Copyright 2024, Mark Alan Wade

Primary Author: Bejjani, F.
Journal Title: Archives of Physical Medicine and Rehabilitation
Date Published: Apr-96
Language: English
Category: Multiple Medical Disorders
Key Words: musculoskeletal neuromuscular instrumental musician physical
Full Citation: Bejjani, Fadi Joseph, Glann M. Kaye, and Melody Benham. Musculoskeletal and Neuromuscular Conditions of Instrumental Musicians. Archives of Physical Medicine and Rehabilitation 77, no. 4 (April 1996): 406-13.
Full Abstract: The earliest record of the diagnosis of musicians' disorders was in 1713 by Bernardino Ramazzini. Musicians are still susceptible to the same disorders today because of the demands of playing professional music.

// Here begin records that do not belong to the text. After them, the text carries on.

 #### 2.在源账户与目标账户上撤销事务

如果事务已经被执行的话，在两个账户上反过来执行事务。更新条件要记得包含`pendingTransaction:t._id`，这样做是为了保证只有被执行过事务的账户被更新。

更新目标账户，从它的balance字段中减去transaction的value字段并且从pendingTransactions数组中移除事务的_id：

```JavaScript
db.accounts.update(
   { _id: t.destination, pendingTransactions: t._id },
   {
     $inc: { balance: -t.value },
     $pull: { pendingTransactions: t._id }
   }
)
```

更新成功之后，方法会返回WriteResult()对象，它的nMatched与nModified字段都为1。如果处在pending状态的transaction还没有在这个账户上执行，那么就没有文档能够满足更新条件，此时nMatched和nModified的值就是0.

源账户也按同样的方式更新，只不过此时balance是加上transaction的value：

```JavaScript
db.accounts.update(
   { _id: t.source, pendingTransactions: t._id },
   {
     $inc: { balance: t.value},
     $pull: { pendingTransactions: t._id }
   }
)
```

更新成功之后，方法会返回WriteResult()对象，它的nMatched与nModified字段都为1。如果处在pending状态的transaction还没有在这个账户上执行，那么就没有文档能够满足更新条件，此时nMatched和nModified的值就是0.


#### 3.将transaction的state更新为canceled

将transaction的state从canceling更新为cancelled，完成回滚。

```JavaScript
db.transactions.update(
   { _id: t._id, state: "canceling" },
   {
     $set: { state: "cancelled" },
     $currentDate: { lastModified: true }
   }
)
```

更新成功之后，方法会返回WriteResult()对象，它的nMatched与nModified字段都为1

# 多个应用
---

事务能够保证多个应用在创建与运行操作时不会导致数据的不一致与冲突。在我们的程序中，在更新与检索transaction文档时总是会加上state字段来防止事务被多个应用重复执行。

This can be attributed to personality traits and physical characteristics of playing instruments. Musicians are often perfectionistic and put their art before their own health and physical condition. Most musicians do not get paid unless they play, allowing little time for much needed rest. It stands to reason that they also do not have the luxury to take time off from work to recuperate and seek treatment. Depending on the instrument, many musicians' bodies can actually become deformed to better anatomically fit the instrument after years of playing. 4,025 musicians were surveyed from the International Conference of Symphony and Opera Musicians. Of the 2,122 respondents, 76% report at least one medical condition that negatively affects their performance. 36% reported having four different severe problems. The most common ailment among musicians is overuse syndrome with a prevalence of 50% among professional musicians. Although there is no objective test or diagnostic criteria for overuse syndrome, the chief symptom is pain. Brass instrumentalist are next to the least affected instrument family, followed by percussionists. Another common ailment is TMJ disorders. This is reportedly most prevalent among trumpet players, violinists, violists, and lower brass players. In the case of brass players, the TMJ disorder is caused by displacement of the mandible in forming the embouchure, disturbing the natural occlusion and related muscles. Studies show that trumpet players must bend their knees and straighten their lumbar lordosis to reach higher notes. This postural change is proportionate to the amount of upper jaw overbite. The overbite causes a lowered horn angle because the surfaces of the teeth of the upper and lower jaw are not even. Depending on the horn angle created by the player's anatomical structure, the trumpet player is required to compensate with posture changes to a greater or lesser degree.